• **Work request**
Your answer must be every record below, written out exactly as it appears.
### Extracted records

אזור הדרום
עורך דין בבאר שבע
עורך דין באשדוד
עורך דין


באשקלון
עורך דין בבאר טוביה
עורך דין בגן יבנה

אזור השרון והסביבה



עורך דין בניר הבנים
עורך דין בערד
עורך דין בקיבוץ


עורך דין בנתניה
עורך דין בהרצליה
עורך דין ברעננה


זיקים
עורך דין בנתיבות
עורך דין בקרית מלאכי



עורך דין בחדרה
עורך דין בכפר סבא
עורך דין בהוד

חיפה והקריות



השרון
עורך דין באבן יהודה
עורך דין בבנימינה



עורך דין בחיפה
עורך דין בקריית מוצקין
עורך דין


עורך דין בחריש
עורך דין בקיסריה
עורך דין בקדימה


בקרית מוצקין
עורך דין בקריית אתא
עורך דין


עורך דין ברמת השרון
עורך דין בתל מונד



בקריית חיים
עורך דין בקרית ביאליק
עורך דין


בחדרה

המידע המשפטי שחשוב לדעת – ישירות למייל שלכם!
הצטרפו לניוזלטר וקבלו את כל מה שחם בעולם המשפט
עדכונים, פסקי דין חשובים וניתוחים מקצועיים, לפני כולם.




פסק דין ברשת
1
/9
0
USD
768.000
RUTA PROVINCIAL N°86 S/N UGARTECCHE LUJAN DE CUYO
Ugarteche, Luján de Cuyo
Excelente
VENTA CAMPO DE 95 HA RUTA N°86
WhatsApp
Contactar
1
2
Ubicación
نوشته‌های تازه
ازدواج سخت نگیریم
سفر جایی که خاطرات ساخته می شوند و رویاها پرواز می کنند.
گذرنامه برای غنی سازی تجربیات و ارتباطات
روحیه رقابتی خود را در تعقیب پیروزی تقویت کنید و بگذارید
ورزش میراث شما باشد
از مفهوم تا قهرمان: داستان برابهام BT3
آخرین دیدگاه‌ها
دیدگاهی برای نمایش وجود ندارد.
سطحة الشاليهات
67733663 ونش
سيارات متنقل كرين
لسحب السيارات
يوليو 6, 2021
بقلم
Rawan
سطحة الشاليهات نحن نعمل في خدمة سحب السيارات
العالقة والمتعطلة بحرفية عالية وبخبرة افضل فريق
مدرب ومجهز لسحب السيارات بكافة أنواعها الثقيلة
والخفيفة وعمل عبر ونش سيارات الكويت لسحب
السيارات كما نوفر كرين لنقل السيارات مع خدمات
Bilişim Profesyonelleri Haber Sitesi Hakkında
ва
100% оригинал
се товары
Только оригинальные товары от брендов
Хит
######
• **Answer to the problem**

אזור הדרום
עורך דין בבאר שבע
עורך דין באשדוד
עורך דין


באשקלון
עורך דין בבאר טוביה
עורך דין בגן יבנה

אזור השרון והסביבה



עורך דין בניר הבנים
עורך דין בערד
עורך דין בקיבוץ


עורך דין בנתניה
עורך דין בהרצליה
עורך דין ברעננה


זיקים
עורך דין בנתיבות
עורך דין בקרית מלאכי



עורך דין בחדרה
עורך דין בכפר סבא
עורך דין בהוד

חיפה והקריות



השרון
עורך דין באבן יהודה
עורך דין בבנימינה



עורך דין בחיפה
עורך דין בקריית מוצקין
עורך דין


עורך דין בחריש
עורך דין בקיסריה
עורך דין בקדימה


בקרית מוצקין
עורך דין בקריית אתא
עורך דין


עורך דין ברמת השרון
עורך דין בתל מונד



בקריית חיים
עורך דין בקרית ביאליק
עורך דין


בחדרה

המידע המשפטי שחשוב לדעת – ישירות למייל שלכם!
הצטרפו לניוזלטר וקבלו את כל מה שחם בעולם המשפט
עדכונים, פסקי דין חשובים וניתוחים מקצועיים, לפני כולם.




פסק דין ברשת
1
/9
0
USD
768.000
RUTA PROVINCIAL N°86 S/N UGARTECCHE LUJAN DE CUYO
Ugarteche, Luján de Cuyo
Excelente
VENTA CAMPO DE 95 HA RUTA N°86
WhatsApp
Contactar
1
2
Ubicación
نوشته‌های تازه
ازدواج سخت نگیریم
سفر جایی که خاطرات ساخته می شوند و رویاها پرواز می کنند.
گذرنامه برای غنی سازی تجربیات و ارتباطات
روحیه رقابتی خود را در تعقیب پیروزی تقویت کنید و بگذارید
ورزش میراث شما باشد
از مفهوم تا قهرمان: داستان برابهام BT3
آخرین دیدگاه‌ها
دیدگاهی برای نمایش وجود ندارد.
سطحة الشاليهات
67733663 ونش
سيارات متنقل كرين
لسحب السيارات
يوليو 6, 2021
بقلم
Rawan
سطحة الشاليهات نحن نعمل في خدمة سحب السيارات
العالقة والمتعطلة بحرفية عالية وبخبرة افضل فريق
مدرب ومجهز لسحب السيارات بكافة أنواعها الثقيلة
والخفيفة وعمل عبر ونش سيارات الكويت لسحب
السيارات كما نوفر كرين لنقل السيارات مع خدمات
Bilişim Profesyonelleri Haber Sitesi Hakkında
ва
100% оригинал
се товары
Только оригинальные товары от брендов
Хит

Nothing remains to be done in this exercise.